Alright, let's do another round of DMAG9 passes on this blurred reference image. Dense depth map obtained by DMAG9 using Spatial sample rate = 4, Range (color) sample rate = 16, Lambda = 0.5, Hash table size = 10000, Number of PCG (Preconditioned Conjugate Gradient) iterations = 1000, Scale parameter of Geman-McClure function = 1.41, and Number of IRLS (Iteratively Reweighted Least Squares) iterations = 1. Dense depth map obtained by DMAG9 using Spatial sample rate = 4, Range (color) sample rate = 32, Lambda = 0.5, Hash table size = 10000, Number of PCG (Preconditioned Conjugate Gradient) iterations = 1000, Scale parameter of Geman-McClure function = 1.41, and Number of IRLS (Iteratively Reweighted Least Squares) iterations = 1. Dense depth map obtained by DMAG9 using Spatial sample rate = 4, Range (color) sample rate = 32, Lambda = 100, Hash table size = 10000, Number of PCG (Preconditioned Conjugate Gradient) iterations = 1000, Scale parameter of Geman-McClure function = 1.41, and Number of IRLS (Iteratively Reweighted Least Squares) iterations = 1.

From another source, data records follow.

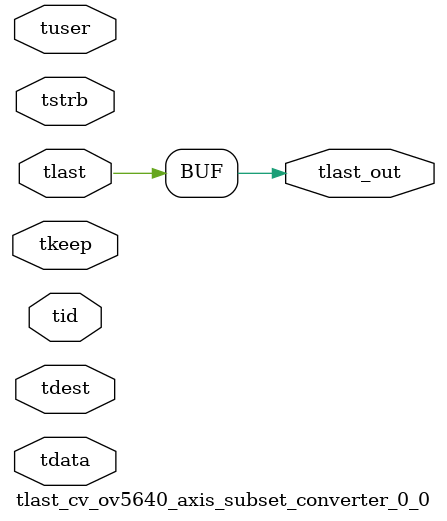
<source format=v>


`timescale 1ps/1ps

module tlast_cv_ov5640_axis_subset_converter_0_0 #
(
parameter C_S_AXIS_TID_WIDTH   = 1,
parameter C_S_AXIS_TUSER_WIDTH = 0,
parameter C_S_AXIS_TDATA_WIDTH = 0,
parameter C_S_AXIS_TDEST_WIDTH = 0
)
(
input  [(C_S_AXIS_TID_WIDTH   == 0 ? 1 : C_S_AXIS_TID_WIDTH)-1:0       ] tid,
input  [(C_S_AXIS_TDATA_WIDTH == 0 ? 1 : C_S_AXIS_TDATA_WIDTH)-1:0     ] tdata,
input  [(C_S_AXIS_TUSER_WIDTH == 0 ? 1 : C_S_AXIS_TUSER_WIDTH)-1:0     ] tuser,
input  [(C_S_AXIS_TDEST_WIDTH == 0 ? 1 : C_S_AXIS_TDEST_WIDTH)-1:0     ] tdest,
input  [(C_S_AXIS_TDATA_WIDTH/8)-1:0 ] tkeep,
input  [(C_S_AXIS_TDATA_WIDTH/8)-1:0 ] tstrb,
input  [0:0]                                                             tlast,
output                                                                   tlast_out
);

assign tlast_out = {tlast};

endmodule


</source>
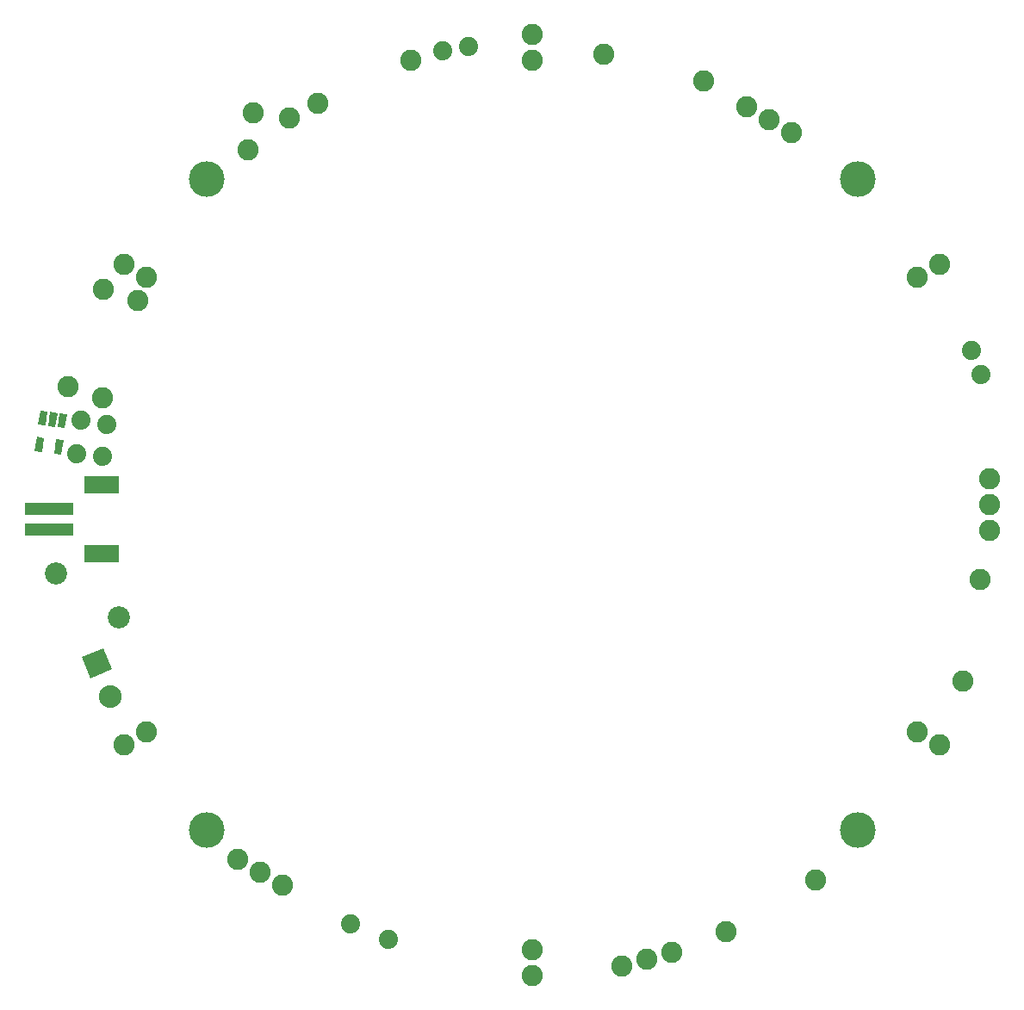
<source format=gbs>
G75*
%MOIN*%
%OFA0B0*%
%FSLAX24Y24*%
%IPPOS*%
%LPD*%
%AMOC8*
5,1,8,0,0,1.08239X$1,22.5*
%
%ADD10R,0.1891X0.0474*%
%ADD11R,0.1340X0.0710*%
%ADD12C,0.0880*%
%ADD13R,0.0880X0.0880*%
%ADD14R,0.0297X0.0552*%
%ADD15C,0.0860*%
%ADD16C,0.0740*%
%ADD17C,0.0820*%
%ADD18C,0.1380*%
D10*
X001134Y018890D03*
X001134Y019678D03*
D11*
X003181Y020622D03*
X003181Y017945D03*
D12*
X003524Y012427D03*
D13*
G36*
X002759Y013126D02*
X002423Y013938D01*
X003235Y014274D01*
X003571Y013462D01*
X002759Y013126D01*
G37*
D14*
G36*
X001627Y021782D02*
X001335Y021820D01*
X001407Y022366D01*
X001699Y022328D01*
X001627Y021782D01*
G37*
G36*
X000885Y021880D02*
X000593Y021918D01*
X000665Y022464D01*
X000957Y022426D01*
X000885Y021880D01*
G37*
G36*
X001019Y022895D02*
X000727Y022933D01*
X000799Y023479D01*
X001091Y023441D01*
X001019Y022895D01*
G37*
G36*
X001390Y022846D02*
X001098Y022884D01*
X001170Y023430D01*
X001462Y023392D01*
X001390Y022846D01*
G37*
G36*
X001761Y022797D02*
X001469Y022835D01*
X001541Y023381D01*
X001833Y023343D01*
X001761Y022797D01*
G37*
D15*
X001402Y017191D03*
X003859Y015471D03*
D16*
X003205Y021721D03*
X002209Y021808D03*
X003377Y022935D03*
X002392Y023109D03*
X016394Y037406D03*
X017379Y037579D03*
X036853Y025817D03*
X037195Y024877D03*
X014267Y003002D03*
X012812Y003605D03*
D17*
X010189Y005111D03*
X009323Y005611D03*
X008457Y006111D03*
X004048Y010530D03*
X004914Y011030D03*
X003206Y023983D03*
X001883Y024416D03*
X004574Y027742D03*
X004914Y028640D03*
X004048Y029140D03*
X003251Y028175D03*
X008861Y033592D03*
X009045Y034995D03*
X010447Y034810D03*
X011530Y035364D03*
X015156Y037054D03*
X019835Y037052D03*
X019835Y038052D03*
X022612Y037286D03*
X026476Y036250D03*
X028134Y035237D03*
X029000Y034737D03*
X029866Y034237D03*
X034756Y028640D03*
X035622Y029140D03*
X037532Y020835D03*
X037532Y019835D03*
X037532Y018835D03*
X037190Y016946D03*
X036496Y013007D03*
X034756Y011030D03*
X035622Y010530D03*
X030815Y005315D03*
X027351Y003315D03*
X025258Y002495D03*
X024292Y002237D03*
X023326Y001978D03*
X019835Y001619D03*
X019835Y002619D03*
D18*
X007237Y007237D03*
X007237Y032433D03*
X032433Y032433D03*
X032433Y007237D03*
M02*

</source>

At this point in time, it looks like DMAG4 (Scale Space Random Walks) has the edge over DMAG9 (Fast Bilateral Solver) in the context of 2d to 3d image conversion. As far as DMAG4 is concerned, I am not at all convinced that Scale Space Random Walks (number of scales > 1) is that much better than plain Random Walks (number of scales = 1) but it's there as an option.

Update (12/16/2015):

After publishing this blog post, I realized that I had not played around with the spatial sample rate. So, let's go back to our "base" experiment before increasing the spatial sample rate in an effort to get rid of those "black" pixels. Note that it's a slightly different sparse depth map (modified around Cary's magnificent hair). Dense depth map obtained by DMAG9 using Spatial sample rate = 4, Range (color) sample rate = 16, Lambda = 0.5, Hash table size = 10000, Number of PCG (Preconditioned Conjugate Gradient) iterations = 1000, Scale parameter of Geman-McClure function = 1.41, and Number of IRLS (Iteratively Reweighted Least Squares) iterations = 1. Dense depth map obtained by DMAG9 using Spatial sample rate = 8, Range (color) sample rate = 16, Lambda = 0.5, Hash table size = 10000, Number of PCG (Preconditioned Conjugate Gradient) iterations = 1000, Scale parameter of Geman-McClure function = 1.41, and Number of IRLS (Iteratively Reweighted Least Squares) iterations = 1. Dense depth map obtained by DMAG9 using Spatial sample rate = 16, Range (color) sample rate = 16, Lambda = 0.5, Hash table size = 10000, Number of PCG (Preconditioned Conjugate Gradient) iterations = 1000, Scale parameter of Geman-McClure function = 1.41, and Number of IRLS (Iteratively Reweighted Least Squares) iterations = 1.

If I had the patience, I would then proceed to apply a bit of edge-aware smoothing, for instance, Edge Preserving Smoothing 7 (EPS7). In the end, DMAG9 appears to be doing as good a job as DMAG4 as long as you're using the right parameters.